[EXERCISE INPUT]
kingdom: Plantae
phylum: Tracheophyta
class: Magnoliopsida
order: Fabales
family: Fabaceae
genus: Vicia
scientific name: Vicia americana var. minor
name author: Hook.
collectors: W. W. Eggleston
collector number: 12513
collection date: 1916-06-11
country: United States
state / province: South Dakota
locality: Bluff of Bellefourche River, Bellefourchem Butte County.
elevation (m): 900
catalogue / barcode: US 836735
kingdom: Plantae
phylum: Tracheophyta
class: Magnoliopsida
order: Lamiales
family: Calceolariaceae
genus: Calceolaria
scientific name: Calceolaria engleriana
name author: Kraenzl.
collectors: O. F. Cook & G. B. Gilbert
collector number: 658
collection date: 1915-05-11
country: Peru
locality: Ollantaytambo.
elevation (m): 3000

[GIVEN INSTRUCTION] Copy every line of the entries above exactly, with no changes.

[EXERCISE OUTPUT]
kingdom: Plantae
phylum: Tracheophyta
class: Magnoliopsida
order: Fabales
family: Fabaceae
genus: Vicia
scientific name: Vicia americana var. minor
name author: Hook.
collectors: W. W. Eggleston
collector number: 12513
collection date: 1916-06-11
country: United States
state / province: South Dakota
locality: Bluff of Bellefourche River, Bellefourchem Butte County.
elevation (m): 900
catalogue / barcode: US 836735
kingdom: Plantae
phylum: Tracheophyta
class: Magnoliopsida
order: Lamiales
family: Calceolariaceae
genus: Calceolaria
scientific name: Calceolaria engleriana
name author: Kraenzl.
collectors: O. F. Cook & G. B. Gilbert
collector number: 658
collection date: 1915-05-11
country: Peru
locality: Ollantaytambo.
elevation (m): 3000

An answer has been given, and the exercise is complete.